Deadly siege on US Capitol Building reignites gun debate in Michigan

More than 50 police officers injured and five people were killed during riots

Deadly siege on US Capitol Building reignites gun debate in Michigan
Deadly siege on US Capitol Building reignites gun debate in Michigan

LANSING, Mich.The riots in Washington, D.C. Wednesday that left five people dead has reignited debates over whether guns should be allowed inside Michigan’s Capitol Building.

The debate first started in spring, when armed protesters entered the State Capitol.

Wednesday’s fatal riot in D.C. and a bomb threat in Lansing Thursday have lawmakers reexamining their stance and law enforcement on high alert.

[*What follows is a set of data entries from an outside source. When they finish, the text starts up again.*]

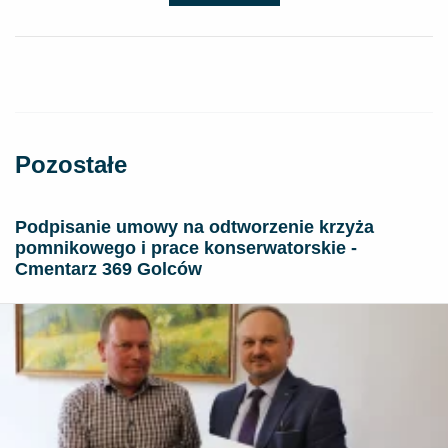
Pozostałe
Podpisanie umowy na odtworzenie krzyża
pomnikowego i prace konserwatorskie -
Cmentarz 369 Golców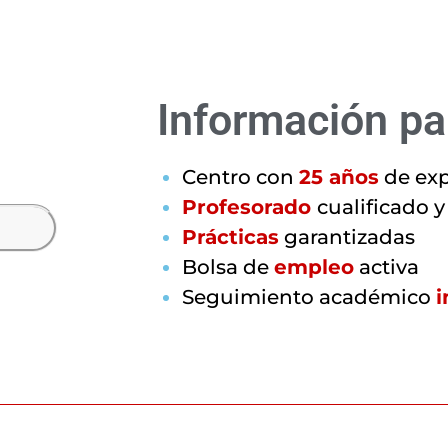
Información pa
c
a
t
i
v
a
Centro con
25 años
de exp
Profesorado
cualificado y
Prácticas
garantizadas
Bolsa de
empleo
activa
Seguimiento académico
i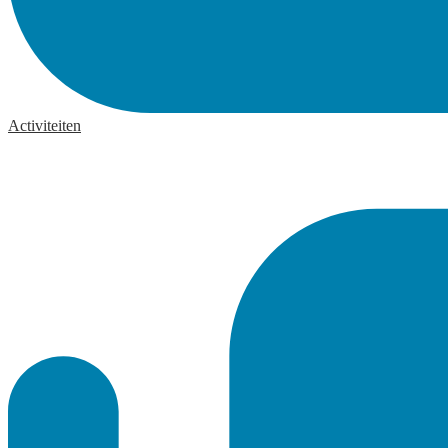
Activiteiten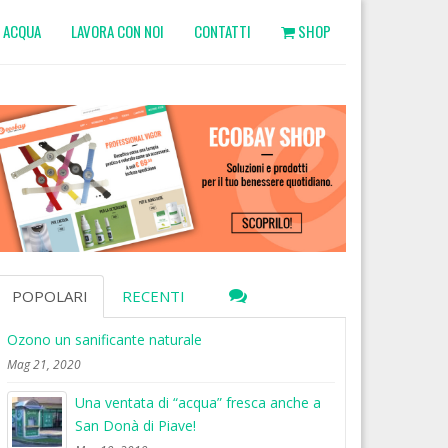
ACQUA
LAVORA CON NOI
CONTATTI
SHOP
POPOLARI
RECENTI
Ozono un sanificante naturale
Mag 21, 2020
Una ventata di “acqua” fresca anche a
San Donà di Piave!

READ: FBI, Michigan federal prosecutor seek tips in deadly siege on US Capitol Building

With the new legislative session starting in days, security of the Capitol will likely take center stage. Michigan’s previous session was marked by attempts at political violence -- none more so than the domestic terrorist plot to kidnap and kill Gov. Gretchen Whitmer, hold lawmakers hostage and potentially host televised executions from inside the Capitol.

The building was closed for security reasons for the second time recently after a man -- now in custody -- made a false bomb threat, but not before incoming House Minority Leader Donna Lasinski could make it to work.

“Do I go through the doors because I know the Michigan State Police are right on the other side? Do I turn and walk away? Do I run. It’s impossible to come to work when you are under that constant threat,” Lasinski said.

State Democratic leaders have been pushing for strict weapon policies for months since armed protesters stormed Lansing in March. Security experts are now viewing that event as a potential practice run for those who stormed the U.S. Capitol Building Wednesday.

READ: ‘Words have consequences’: Gov. Whitmer says Trump encouraged domestic terrorism in Washington, Michigan

Senate Majority Leader Mike Shirkey signaled he would favor banning the open carrying of guns at the Capitol, but others -- like Lasinski -- want more.

“There should be no weapons of any kind in our Capitol,” Lasinski said. “That allowed domestic terrorists unfettered access to our people’s house on a day to day basis.”

The Capitol commission -- which is in charge of the Capitol’s weapon policies -- denied two proposals to ban weapons over summer. It will meet Monday to discuss open carry in Lansing.